Request: Count the lines in the records below that contain the string "text", and reply with that number only.

Supplied entries:
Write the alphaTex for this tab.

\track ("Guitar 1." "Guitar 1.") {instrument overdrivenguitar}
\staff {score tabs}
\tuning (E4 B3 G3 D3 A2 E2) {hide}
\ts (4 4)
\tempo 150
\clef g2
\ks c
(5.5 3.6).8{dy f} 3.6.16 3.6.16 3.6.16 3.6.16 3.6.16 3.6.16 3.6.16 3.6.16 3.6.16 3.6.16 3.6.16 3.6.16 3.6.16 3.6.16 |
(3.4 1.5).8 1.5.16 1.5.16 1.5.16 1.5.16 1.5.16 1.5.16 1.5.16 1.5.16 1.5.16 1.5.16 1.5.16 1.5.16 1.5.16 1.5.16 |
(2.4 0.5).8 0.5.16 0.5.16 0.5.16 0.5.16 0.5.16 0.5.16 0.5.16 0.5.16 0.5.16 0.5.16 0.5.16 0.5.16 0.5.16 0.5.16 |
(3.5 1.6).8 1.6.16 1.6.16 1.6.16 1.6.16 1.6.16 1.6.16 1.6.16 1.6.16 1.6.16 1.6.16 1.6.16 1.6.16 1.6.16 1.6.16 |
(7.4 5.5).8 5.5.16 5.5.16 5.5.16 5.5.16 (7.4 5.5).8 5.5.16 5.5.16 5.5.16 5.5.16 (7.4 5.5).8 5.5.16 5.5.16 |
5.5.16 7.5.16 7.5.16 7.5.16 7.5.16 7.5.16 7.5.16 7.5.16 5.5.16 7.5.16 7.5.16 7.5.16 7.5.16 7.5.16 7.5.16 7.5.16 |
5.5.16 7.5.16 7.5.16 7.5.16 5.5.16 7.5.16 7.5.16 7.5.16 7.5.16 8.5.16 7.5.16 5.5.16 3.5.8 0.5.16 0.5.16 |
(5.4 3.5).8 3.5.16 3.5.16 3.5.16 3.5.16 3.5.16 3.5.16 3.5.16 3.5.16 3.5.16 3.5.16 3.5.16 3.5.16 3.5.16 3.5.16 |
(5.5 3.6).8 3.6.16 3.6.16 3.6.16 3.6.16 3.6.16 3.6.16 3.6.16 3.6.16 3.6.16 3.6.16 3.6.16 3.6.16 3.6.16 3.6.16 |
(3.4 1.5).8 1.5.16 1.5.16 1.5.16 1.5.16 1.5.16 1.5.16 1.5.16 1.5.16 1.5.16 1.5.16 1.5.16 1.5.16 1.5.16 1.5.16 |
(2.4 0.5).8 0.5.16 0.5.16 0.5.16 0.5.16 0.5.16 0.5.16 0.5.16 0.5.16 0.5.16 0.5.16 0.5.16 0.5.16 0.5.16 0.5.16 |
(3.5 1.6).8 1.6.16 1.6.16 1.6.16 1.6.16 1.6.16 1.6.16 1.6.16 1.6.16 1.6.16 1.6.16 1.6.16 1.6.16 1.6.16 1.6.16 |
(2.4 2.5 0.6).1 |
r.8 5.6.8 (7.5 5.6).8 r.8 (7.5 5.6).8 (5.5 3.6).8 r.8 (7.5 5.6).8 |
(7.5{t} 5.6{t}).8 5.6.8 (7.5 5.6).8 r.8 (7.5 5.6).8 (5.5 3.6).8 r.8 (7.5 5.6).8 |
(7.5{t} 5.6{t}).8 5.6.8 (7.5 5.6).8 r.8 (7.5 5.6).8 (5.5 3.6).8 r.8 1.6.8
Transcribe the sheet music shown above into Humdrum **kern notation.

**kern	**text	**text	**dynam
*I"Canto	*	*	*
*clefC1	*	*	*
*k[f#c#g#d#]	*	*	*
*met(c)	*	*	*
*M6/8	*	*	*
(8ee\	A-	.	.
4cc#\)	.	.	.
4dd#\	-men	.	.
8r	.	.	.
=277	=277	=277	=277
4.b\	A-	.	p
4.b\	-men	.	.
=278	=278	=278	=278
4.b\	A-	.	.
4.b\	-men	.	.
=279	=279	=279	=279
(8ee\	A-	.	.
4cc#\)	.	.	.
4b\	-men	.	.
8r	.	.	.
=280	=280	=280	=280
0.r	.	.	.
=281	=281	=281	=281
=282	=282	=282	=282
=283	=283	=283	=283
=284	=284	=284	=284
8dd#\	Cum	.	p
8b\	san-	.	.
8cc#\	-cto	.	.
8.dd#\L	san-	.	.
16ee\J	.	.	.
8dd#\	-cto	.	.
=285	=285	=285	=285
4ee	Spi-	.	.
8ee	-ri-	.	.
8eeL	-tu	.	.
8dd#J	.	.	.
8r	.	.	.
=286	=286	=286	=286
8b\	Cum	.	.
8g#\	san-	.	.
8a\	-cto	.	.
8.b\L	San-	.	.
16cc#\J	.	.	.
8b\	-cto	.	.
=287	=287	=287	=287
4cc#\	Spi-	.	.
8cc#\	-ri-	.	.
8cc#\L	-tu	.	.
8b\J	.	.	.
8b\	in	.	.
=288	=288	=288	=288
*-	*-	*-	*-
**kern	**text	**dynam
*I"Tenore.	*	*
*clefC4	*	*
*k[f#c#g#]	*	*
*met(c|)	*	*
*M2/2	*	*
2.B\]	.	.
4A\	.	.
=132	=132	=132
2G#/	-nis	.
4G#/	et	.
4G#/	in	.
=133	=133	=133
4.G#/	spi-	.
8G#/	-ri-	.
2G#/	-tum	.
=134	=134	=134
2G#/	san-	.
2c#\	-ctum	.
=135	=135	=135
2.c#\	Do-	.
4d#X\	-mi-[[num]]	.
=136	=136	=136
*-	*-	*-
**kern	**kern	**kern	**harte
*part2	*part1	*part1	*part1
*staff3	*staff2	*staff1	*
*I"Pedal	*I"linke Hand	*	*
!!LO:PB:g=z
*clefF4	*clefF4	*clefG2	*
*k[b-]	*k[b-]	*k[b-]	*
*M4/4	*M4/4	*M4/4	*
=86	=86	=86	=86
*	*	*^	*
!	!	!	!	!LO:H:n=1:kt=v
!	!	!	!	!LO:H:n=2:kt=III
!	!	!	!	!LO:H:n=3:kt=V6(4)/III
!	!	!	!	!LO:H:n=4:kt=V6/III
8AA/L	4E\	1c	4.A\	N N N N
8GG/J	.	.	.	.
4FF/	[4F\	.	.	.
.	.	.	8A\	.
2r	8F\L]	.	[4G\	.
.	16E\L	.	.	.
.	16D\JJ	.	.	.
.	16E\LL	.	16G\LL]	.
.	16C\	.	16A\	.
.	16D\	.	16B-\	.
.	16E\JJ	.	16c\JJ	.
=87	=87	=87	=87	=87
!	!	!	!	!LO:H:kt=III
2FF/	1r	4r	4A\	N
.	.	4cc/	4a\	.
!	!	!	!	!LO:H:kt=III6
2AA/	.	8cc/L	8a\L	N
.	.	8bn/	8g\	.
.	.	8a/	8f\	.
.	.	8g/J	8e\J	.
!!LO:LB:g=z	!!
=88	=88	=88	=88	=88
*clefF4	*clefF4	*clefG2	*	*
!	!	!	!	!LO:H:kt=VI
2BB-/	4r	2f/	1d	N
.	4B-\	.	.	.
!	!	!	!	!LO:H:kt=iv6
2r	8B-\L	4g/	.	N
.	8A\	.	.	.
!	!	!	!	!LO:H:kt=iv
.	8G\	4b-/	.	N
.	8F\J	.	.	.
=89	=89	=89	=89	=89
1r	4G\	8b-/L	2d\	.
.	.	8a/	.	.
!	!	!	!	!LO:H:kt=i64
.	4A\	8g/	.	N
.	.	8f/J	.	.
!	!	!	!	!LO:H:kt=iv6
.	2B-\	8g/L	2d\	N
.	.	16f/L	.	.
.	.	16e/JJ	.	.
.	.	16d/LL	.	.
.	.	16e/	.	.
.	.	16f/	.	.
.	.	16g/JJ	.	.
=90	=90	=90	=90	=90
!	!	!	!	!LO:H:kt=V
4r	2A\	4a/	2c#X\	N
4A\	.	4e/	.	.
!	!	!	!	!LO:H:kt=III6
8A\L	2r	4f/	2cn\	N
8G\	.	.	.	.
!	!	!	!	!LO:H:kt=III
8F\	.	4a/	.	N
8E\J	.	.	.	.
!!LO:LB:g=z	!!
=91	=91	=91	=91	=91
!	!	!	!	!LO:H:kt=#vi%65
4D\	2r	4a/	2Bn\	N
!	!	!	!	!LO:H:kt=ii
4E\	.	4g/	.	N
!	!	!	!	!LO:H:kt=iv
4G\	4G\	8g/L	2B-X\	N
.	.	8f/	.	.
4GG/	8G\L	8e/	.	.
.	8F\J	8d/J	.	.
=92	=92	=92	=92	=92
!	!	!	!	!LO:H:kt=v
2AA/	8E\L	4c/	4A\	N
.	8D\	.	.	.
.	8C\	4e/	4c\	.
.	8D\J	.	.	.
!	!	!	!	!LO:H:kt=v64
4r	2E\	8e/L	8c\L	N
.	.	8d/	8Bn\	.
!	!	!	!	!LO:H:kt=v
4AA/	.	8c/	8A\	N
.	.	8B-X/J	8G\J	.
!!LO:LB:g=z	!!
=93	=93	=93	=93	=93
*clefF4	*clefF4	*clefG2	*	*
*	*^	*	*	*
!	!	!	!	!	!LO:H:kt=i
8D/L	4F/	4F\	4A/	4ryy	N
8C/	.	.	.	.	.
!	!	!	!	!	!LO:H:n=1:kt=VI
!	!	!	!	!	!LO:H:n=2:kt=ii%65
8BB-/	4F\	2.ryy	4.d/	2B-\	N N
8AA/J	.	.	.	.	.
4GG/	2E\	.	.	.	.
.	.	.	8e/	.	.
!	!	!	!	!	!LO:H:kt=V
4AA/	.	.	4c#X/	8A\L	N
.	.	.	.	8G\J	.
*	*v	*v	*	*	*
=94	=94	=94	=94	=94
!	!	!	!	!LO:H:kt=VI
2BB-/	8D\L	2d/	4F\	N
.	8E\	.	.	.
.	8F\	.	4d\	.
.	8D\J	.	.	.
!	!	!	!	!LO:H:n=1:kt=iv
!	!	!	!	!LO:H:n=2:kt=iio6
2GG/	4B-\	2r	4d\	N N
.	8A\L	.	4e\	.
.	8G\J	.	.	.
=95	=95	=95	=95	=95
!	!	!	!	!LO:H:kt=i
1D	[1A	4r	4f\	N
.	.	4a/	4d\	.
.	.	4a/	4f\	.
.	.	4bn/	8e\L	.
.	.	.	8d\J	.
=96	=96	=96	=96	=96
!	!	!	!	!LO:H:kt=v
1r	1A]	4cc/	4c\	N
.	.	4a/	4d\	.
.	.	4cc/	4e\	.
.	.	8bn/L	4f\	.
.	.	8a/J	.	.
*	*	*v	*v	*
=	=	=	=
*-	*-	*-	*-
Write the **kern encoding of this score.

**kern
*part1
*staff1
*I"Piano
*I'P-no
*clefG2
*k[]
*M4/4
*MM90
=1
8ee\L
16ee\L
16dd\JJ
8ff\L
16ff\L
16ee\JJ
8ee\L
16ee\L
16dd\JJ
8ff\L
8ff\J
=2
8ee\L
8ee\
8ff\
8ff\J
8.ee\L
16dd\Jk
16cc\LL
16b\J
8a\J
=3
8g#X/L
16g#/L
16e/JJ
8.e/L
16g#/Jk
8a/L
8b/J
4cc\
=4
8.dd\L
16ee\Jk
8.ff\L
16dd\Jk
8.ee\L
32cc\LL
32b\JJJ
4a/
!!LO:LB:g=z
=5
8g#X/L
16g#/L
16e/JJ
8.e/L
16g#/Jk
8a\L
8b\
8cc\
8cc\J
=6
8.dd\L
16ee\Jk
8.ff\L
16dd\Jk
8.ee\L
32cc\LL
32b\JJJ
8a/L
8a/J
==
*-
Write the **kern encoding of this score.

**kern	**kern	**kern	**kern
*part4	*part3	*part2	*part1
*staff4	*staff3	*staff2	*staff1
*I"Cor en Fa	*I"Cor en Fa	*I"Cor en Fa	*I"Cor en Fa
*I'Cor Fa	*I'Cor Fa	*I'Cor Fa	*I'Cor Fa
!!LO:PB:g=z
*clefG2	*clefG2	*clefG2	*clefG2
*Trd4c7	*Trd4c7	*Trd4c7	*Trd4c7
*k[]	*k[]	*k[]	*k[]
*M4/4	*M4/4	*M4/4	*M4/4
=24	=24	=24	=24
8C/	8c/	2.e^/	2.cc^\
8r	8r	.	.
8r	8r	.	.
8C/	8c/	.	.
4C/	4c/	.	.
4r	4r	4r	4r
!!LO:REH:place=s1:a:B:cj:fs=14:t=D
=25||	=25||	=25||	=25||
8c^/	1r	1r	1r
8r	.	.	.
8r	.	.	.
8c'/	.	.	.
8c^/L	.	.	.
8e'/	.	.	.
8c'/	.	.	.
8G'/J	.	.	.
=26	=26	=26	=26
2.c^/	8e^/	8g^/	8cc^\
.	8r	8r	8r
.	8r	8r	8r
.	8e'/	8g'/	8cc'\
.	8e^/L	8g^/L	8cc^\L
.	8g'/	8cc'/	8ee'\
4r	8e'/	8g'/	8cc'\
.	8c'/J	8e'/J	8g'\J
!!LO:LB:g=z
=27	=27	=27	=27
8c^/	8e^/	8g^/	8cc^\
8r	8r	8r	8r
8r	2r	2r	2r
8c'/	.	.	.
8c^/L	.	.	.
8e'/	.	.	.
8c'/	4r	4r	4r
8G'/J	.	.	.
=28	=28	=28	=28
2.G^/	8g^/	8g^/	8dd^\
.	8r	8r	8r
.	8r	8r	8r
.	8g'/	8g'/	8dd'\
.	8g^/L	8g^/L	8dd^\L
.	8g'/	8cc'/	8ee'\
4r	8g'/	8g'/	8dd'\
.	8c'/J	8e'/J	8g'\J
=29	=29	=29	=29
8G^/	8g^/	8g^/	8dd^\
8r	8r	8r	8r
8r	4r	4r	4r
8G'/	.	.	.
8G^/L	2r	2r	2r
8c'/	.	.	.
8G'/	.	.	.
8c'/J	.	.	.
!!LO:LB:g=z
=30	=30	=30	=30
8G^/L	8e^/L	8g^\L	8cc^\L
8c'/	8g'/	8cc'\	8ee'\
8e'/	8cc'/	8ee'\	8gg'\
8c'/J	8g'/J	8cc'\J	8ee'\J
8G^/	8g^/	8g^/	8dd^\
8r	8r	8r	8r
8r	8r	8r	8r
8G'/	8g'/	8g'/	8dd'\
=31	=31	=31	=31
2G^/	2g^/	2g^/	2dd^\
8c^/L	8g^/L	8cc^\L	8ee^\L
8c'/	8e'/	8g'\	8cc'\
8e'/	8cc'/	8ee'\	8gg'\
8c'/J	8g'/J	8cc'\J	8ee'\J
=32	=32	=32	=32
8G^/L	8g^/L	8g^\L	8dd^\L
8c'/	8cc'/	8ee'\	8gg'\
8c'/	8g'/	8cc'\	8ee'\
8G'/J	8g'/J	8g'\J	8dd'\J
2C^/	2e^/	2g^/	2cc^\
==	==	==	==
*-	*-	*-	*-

Result for this task: 2